Football tracking

In recent years, the use of statistical analysis and data-driven decision-making has become increasingly prevalent among football teams and coaches. From tracking player performance and predicting outcomes to identifying areas for improvement and crafting game-winning strategies, statistics have become a crucial tool in the football world. The availability of detailed data on everything from player movements and passing accuracy to team formations and game outcomes has transformed the way football is played, managed, and viewed, making the sport more data-driven and analytical than ever before.


Detecting the different phases of the game

YOLO (You Only Look Once) is a state-of-the-art network for real-time object detection. It is trained and evaluated on the standardised COCO dataset, which is specially designed for this kind of task. It contains more than 80 object categories, including the category "person". YOLO is therefore particularly suited to our task of detecting players in the image, as its pre-trained versions are already capable of recognising players. Several versions of this network exist, the most recent available at the time of the course being version 4 (YOLOv4).

The Hungarian algorithm is a task assignment optimization algorithm. The problem it solves is the following: it must minimize the cost of assigning tasks to workers. This assignment problem is perfectly applicable to our task. Indeed, we have to assign each detection of frame n to the detections of frame n+1. It remains to find a metric that characterizes the matching quality between two detections. An assumption is made here in order to be able to perform this task: in a time interval of one second, a player should not have moved too far from his original position. Thus, two detections of the same player in two successive frames are much more likely to overlap, unlike detections of different players. I thus chose the IOU (Intersection Over Union) metric which calculates the intersection between two overlapping bounding boxes.

Once the algorithm was established, I was able to set up a loss metric between a theoretical half-time and a detected half-time. This loss is defined as the sum of the percentage error of detection of the beginning and the end of the half-time. The algorithm gave very good results allowing to detect the half-time to within 5 seconds in 90% of the cases.


Detection of ball shots

The use of Yolo is the very first step, it allows to obtain bounding boxes for the players and for the ball.

First, I studied the durations of the keystroke annotations, and I retained 3s as being a good duration to use to generate the video sequences, indeed it was necessary to fix a common duration to all the annotations to be able to use some neural models afterwards for the classification.

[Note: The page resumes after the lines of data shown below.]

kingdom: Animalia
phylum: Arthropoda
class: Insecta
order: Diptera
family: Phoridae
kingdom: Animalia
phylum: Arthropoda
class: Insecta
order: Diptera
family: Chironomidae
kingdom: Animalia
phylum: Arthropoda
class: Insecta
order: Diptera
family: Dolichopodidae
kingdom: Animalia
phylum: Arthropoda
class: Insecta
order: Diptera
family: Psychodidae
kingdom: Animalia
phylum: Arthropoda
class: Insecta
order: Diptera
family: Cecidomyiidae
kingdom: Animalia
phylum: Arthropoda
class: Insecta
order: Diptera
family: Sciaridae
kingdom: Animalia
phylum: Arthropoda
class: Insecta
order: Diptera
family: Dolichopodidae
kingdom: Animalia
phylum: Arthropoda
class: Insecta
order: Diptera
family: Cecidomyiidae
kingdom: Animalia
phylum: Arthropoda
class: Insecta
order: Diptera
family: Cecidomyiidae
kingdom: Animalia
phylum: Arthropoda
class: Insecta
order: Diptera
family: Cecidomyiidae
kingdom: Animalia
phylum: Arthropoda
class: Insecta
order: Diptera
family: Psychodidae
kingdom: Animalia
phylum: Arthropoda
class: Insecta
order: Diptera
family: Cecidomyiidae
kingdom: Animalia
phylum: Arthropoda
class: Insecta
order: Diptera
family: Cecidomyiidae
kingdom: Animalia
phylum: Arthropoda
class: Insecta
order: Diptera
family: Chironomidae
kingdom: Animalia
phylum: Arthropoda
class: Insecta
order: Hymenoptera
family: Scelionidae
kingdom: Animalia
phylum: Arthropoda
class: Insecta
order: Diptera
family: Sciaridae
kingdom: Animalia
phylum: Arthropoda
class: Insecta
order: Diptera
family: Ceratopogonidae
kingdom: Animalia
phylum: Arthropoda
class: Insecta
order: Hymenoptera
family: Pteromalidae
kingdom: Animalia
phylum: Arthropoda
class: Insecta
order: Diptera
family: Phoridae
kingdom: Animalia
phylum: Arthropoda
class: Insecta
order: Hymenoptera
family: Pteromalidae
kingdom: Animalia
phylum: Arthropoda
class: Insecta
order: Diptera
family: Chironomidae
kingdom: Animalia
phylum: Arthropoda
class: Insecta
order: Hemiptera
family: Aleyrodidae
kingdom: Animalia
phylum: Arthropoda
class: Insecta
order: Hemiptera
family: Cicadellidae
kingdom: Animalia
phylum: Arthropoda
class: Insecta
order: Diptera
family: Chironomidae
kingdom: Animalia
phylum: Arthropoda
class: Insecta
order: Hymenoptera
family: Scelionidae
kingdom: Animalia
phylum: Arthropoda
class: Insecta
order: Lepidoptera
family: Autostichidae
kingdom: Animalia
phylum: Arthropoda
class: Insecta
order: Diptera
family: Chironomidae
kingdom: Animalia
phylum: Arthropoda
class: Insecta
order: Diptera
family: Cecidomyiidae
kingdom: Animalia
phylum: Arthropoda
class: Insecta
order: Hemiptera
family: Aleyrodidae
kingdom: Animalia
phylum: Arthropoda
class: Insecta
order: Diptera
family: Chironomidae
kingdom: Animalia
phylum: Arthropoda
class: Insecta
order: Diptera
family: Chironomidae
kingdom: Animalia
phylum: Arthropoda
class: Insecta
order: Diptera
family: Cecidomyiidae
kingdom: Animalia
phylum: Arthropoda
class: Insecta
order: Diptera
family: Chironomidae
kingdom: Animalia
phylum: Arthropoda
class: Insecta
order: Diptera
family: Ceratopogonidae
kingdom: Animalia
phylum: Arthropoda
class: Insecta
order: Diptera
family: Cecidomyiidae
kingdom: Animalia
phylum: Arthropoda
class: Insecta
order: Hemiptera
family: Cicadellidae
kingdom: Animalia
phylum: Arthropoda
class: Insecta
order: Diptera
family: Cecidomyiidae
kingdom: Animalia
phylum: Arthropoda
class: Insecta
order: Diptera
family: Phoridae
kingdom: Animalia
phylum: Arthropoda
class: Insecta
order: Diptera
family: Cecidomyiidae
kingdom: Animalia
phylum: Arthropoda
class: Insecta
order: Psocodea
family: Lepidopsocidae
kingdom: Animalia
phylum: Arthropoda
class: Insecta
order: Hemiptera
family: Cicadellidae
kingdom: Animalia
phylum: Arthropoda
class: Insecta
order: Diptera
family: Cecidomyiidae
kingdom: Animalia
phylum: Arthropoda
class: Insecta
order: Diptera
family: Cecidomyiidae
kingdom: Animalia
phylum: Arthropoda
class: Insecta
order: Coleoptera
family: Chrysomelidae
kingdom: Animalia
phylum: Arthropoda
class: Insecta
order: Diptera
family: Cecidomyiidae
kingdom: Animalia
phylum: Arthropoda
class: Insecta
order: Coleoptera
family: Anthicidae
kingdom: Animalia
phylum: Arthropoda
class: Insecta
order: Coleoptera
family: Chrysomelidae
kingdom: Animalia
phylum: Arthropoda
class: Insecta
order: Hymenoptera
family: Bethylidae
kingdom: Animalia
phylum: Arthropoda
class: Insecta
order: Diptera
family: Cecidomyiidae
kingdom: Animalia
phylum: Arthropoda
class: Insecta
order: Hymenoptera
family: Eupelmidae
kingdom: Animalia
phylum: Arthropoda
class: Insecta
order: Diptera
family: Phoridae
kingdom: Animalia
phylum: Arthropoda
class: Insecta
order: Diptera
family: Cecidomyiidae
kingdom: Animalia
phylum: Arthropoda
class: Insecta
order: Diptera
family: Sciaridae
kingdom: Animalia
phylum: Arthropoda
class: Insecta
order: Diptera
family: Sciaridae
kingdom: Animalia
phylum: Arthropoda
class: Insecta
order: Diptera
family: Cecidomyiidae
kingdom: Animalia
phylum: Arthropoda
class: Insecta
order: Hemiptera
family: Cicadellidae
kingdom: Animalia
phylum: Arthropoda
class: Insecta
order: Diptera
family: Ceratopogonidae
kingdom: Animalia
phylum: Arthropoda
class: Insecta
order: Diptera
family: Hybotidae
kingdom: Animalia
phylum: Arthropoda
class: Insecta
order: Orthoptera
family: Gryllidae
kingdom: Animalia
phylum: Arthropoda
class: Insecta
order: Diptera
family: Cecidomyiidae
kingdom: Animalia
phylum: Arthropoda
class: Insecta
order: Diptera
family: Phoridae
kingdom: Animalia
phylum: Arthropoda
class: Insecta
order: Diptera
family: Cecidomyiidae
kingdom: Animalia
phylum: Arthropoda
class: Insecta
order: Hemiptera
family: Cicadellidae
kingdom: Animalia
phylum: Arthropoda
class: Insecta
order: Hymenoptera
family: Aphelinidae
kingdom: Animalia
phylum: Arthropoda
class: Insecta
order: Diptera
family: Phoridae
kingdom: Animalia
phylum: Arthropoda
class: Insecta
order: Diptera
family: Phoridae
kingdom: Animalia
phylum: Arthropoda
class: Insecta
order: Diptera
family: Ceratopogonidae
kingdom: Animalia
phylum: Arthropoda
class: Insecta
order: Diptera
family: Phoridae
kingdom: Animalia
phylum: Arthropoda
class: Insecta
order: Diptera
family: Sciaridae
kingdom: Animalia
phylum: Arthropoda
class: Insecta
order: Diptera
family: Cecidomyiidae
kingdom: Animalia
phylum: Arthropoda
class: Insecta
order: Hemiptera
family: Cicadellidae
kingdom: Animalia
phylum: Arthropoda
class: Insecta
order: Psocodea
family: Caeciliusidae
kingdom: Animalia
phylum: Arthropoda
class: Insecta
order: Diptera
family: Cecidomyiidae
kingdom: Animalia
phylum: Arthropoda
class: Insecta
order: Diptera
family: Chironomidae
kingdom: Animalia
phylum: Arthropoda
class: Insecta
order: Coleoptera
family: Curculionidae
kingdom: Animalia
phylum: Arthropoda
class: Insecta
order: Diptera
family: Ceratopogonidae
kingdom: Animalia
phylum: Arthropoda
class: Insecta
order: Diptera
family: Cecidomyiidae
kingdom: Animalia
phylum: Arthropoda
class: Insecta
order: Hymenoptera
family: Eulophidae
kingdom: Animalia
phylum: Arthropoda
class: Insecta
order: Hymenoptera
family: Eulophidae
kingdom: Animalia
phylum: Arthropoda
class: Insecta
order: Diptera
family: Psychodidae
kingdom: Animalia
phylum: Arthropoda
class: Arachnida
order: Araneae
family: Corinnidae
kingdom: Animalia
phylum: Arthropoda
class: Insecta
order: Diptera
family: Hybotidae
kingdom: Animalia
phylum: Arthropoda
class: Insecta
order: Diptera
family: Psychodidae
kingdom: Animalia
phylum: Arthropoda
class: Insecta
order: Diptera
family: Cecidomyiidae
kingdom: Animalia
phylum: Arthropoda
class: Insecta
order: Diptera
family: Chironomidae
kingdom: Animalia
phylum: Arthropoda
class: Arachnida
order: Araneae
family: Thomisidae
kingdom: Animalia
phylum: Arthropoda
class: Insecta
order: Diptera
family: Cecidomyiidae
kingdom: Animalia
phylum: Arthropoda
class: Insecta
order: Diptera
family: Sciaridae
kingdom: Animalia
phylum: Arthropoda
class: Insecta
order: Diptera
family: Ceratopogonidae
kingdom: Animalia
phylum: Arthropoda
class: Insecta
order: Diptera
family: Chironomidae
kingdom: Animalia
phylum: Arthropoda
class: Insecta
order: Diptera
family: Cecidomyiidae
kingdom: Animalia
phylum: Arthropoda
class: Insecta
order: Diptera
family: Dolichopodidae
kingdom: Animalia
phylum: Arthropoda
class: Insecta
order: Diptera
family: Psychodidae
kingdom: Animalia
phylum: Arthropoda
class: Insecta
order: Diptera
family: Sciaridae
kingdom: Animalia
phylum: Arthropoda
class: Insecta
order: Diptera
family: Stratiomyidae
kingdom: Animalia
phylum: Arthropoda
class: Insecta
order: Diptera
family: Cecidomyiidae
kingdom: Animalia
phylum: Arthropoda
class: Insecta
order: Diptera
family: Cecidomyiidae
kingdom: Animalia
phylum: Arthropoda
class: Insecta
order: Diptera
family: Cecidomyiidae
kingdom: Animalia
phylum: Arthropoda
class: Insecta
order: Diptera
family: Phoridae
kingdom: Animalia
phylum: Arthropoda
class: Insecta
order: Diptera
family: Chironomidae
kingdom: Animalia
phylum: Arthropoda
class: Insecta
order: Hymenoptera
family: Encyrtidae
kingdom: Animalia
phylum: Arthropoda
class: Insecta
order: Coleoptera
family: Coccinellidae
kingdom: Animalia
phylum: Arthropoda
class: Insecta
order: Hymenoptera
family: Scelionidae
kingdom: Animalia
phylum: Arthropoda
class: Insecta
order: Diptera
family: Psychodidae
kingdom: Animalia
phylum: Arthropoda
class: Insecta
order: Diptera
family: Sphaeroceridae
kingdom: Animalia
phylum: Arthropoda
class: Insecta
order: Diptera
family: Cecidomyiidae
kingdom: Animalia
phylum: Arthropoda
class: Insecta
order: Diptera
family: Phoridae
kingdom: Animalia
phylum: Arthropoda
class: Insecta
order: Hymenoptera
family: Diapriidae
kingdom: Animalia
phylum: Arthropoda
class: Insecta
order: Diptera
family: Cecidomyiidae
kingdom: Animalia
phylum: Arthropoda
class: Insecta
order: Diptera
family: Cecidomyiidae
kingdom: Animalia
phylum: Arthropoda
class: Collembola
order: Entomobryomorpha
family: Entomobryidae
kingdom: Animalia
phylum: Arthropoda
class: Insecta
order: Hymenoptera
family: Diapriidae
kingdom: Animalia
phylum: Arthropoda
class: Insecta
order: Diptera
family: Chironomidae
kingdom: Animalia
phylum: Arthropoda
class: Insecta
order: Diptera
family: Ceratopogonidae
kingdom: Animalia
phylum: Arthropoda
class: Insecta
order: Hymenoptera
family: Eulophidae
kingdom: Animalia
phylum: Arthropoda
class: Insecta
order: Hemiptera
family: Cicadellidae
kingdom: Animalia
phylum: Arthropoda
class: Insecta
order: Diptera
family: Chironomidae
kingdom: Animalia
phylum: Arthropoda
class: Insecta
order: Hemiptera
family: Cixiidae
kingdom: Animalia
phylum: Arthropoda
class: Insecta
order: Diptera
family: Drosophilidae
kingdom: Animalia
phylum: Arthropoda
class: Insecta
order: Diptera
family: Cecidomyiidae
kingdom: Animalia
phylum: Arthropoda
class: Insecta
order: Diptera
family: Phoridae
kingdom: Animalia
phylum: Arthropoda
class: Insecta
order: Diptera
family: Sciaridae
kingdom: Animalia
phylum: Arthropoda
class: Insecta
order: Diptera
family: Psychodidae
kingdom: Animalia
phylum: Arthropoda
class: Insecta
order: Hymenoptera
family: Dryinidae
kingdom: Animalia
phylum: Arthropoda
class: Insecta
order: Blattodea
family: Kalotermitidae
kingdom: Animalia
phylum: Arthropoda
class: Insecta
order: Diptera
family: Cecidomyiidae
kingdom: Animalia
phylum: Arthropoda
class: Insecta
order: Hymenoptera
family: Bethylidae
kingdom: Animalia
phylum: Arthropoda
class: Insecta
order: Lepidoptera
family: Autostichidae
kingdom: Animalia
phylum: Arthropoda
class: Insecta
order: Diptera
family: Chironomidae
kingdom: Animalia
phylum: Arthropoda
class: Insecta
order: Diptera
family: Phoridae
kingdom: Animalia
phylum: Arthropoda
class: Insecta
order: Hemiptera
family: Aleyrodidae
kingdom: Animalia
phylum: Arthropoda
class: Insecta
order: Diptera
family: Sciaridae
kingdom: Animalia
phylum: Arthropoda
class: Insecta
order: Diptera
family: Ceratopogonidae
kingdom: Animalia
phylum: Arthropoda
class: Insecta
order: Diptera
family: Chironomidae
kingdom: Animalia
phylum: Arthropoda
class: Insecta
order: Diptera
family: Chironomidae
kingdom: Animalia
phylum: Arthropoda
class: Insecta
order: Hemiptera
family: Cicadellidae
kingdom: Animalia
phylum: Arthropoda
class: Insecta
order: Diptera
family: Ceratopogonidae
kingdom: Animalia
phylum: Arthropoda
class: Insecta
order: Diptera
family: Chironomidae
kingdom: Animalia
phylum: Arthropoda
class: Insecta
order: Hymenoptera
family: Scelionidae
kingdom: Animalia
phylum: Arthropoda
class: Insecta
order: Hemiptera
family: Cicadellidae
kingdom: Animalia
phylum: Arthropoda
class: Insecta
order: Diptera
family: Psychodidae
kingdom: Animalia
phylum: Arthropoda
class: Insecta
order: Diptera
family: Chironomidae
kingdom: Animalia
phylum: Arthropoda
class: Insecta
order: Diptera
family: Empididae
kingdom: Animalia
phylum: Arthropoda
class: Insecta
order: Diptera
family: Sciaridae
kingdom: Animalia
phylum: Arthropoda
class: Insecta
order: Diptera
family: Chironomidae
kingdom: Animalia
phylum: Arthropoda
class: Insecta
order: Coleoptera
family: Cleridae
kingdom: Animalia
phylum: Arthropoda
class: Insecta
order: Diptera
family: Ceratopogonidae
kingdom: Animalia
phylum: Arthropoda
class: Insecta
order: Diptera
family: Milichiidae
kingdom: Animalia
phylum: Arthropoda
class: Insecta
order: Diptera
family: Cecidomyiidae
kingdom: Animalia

The first approach based only on Yolo did not give accurate enough results so I also used another method. This second approach is based on the detection of a succession of poses characteristic of the gesture of a typing. The Openpose model allows us to obtain points of articulation of people over time, the idea is then to build a classifier based on this succession of poses in order to detect whether there has been a hit or not. The advantages of this technique are numerous: Openpose is pre-trained to recognize people so there is no need to re-train the whole network for this task, it is much simpler to detect a person than a ball on a video given the difference in size and speed of the two and finally it is possible to obtain much more information than with the first approach, indeed it will be possible to identify the player at the origin of the strike and Openpose allows to distinguish right foot and left foot for example.


Conclusion

The objective of this project was to provide automatic annotations of soccer games. We saw that by using pre-trained neural networks (Yolo and OpenPose) we were able to both detect the different phases of the game and the hits. To go further we could imagine to have a precise annotation of the passes but this would require to have a tracking and a recognition of the players almost perfect which is not easy with low quality videos.